In it for the (very) long haul

In November it emerged that The Carlyle Group is attempting to raise $5 billion for a private equity fund that can hold stakes in companies for as long as 20 years. According to a report by Bloomberg, the fund will make investments that don’t fit with the mandate of Carlyle’s $13 billion flagship buyout fund, which it raised last year. The vehicle would charge lower fees than the firm’s main fund, the report said. Co-founder David Rubenstein recently told a conference in New York: “After the great recession, a lot of investors said we want to bargain with you and said we would like to change the fee structure. We have changed.”

If successful, Carlyle (which declined to comment) would not be the only manager to have rethought the holding period. According to a market sources, CVC Capital Partners has already launched a new vehicle with a fund life of more than 14 years. Initially the fund, which is essentially a separate account, will have just one investor, although it may be extended to two or three. Similar to the Carlyle offering, the target return is understood to be lower than that of CVC’s existing buyout funds. A London-based spokesperson for the firm declined to comment.

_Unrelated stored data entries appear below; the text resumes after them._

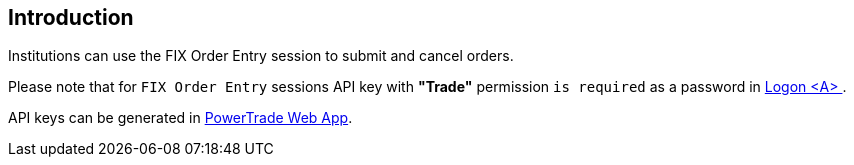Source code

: == *Introduction*

Institutions can use the FIX Order Entry session to submit and cancel orders.

====
Please note that for `FIX Order Entry` sessions API key with *"Trade"* permission `is required` as a password in <<FIX_Logon,Logon <A> >>.

API keys can be generated in https://app.power.trade/api-keys[PowerTrade Web App].
====

// include::../FIX/survey.asciidoc[]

Sovereign wealth funds are among the investors that might particularly welcome extended holding periods, market sources say. (People PEI has spoken to say the investor in the CVC structure is GIC.) Managers would be able to nurture their investments for longer, and time their exit decisions with greater flexibility than the standard 10-year fund structure typically allows for.

On the flipside, those who get invited to invest in a 20-year private equity fund may wish to consider some potential disadvantages. As lock-ups go, two decades is punchy, and whether any type of investor other than state funds can commit this far into the future is an interesting point. “If an LP is tied up for that long a period and the investments haven’t generated the return you are looking for, you may want an exit clause after 10 years if it hasn’t delivered,” John Gripton, managing director and head of global investment management private equity at Capital Dynamics, tells PEI.

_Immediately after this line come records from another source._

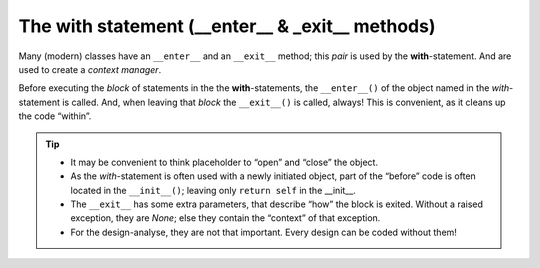The with statement (__enter__ & _exit__ methods)
================================================

.. seealso:: https://docs.python.org/3.4/reference/compound_stmts.html#with

Many (modern) classes have an ``__enter__`` and an ``__exit__`` method; this *pair* is used by the
**with**-statement. And are used to create a *context manager*.

Before executing the *block* of statements in the the **with**-statements, the ``__enter__()`` of
the object named in the *with*-statement is called. And, when leaving that *block* the
``__exit__()`` is called, always! This is convenient, as it cleans up the code “within”.

.. tip::

   * It may be convenient to think placeholder to “open” and “close” the object.

   * As the *with*-statement is often used with a newly initiated object, part of the “before” code
     is often located in the ``__init__()``; leaving only ``return self`` in the __init__.

   * The ``__exit__`` has some extra parameters, that describe “how” the block is exited. Without
     a raised exception, they are `None`; else they contain the “context” of that exception.

   * For the design-analyse, they are not that important. Every design can be coded without them!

Whether GP personnel can realistically wait for 20 years for carried interest to pay out is also a valid question. It is not unreasonable to assume that for a listed group like Carlyle, the primary attraction of a longer-dated fund is to lock down a fee income stream for many more years than it can with its conventional funds, rather than the prospect of earning an amount of carry in the distant future.

For the industry as a whole, perhaps the most pressing issue is how semi-permanent private equity funds with a lower hurdle rate – “core” private equity as they’ve been dubbed already – would change the dynamic when it comes to deal sourcing. Not only will Carlyle and CVC have to manage potential internal conflicts when selecting asset for their respective funds; but other, ‘short-only’ managers too will find themselves in competition with long-term patient rival bidders who enter the race as private equity, but with a markedly cheaper cost of capital.

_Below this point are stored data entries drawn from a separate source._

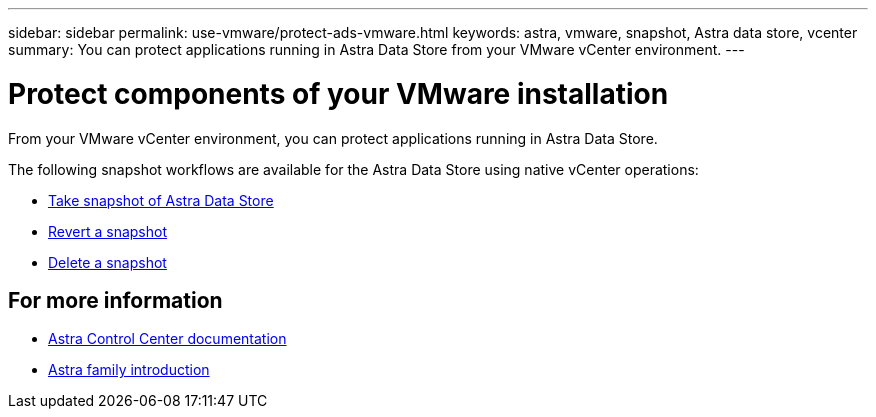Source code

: ---
sidebar: sidebar
permalink: use-vmware/protect-ads-vmware.html
keywords: astra, vmware, snapshot, Astra data store, vcenter
summary: You can protect applications running in Astra Data Store from your VMware vCenter environment.
---

= Protect components of your VMware installation
:hardbreaks:
:icons: font
:imagesdir: ../media/get-started/

From your VMware vCenter environment, you can protect applications running in Astra Data Store.

The following snapshot workflows are available for the Astra Data Store using native vCenter operations:

* https://docs.vmware.com/en/VMware-vSphere/7.0/com.vmware.vsphere.vm_admin.doc/GUID-9720B104-9875-4C2C-A878-F1C351A4F3D8.html[Take snapshot of Astra Data Store]
* https://docs.vmware.com/en/VMware-vSphere/7.0/com.vmware.vsphere.vm_admin.doc/GUID-3E1BB630-9223-45E8-A64B-DCB90D450673.html[Revert a snapshot]
* https://docs.vmware.com/en/VMware-vSphere/7.0/com.vmware.vsphere.vm_admin.doc/GUID-542CF191-B8DE-42F1-9CCC-D9030491AE25.html[Delete a snapshot]

== For more information

* https://docs.netapp.com/us-en/astra-control-center/[Astra Control Center documentation^]
* https://docs.netapp.com/us-en/astra-family/intro-family.html[Astra family introduction^]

There is no question that some investors will be tempted by the opportunity of entrusting large chunks of cash with a certain type of manager for the very long haul. Reassuringly for the rest of the industry however, the 20-year timeframe seems just too long a period for many investors to get comfortable.

Says Gripton: “Technology changes, consumer behaviour changes; 20 years is a long time to hold on to a company. [And w]hile there will be such opportunities, I think they will be limited compared to the PE universe as it stands today.”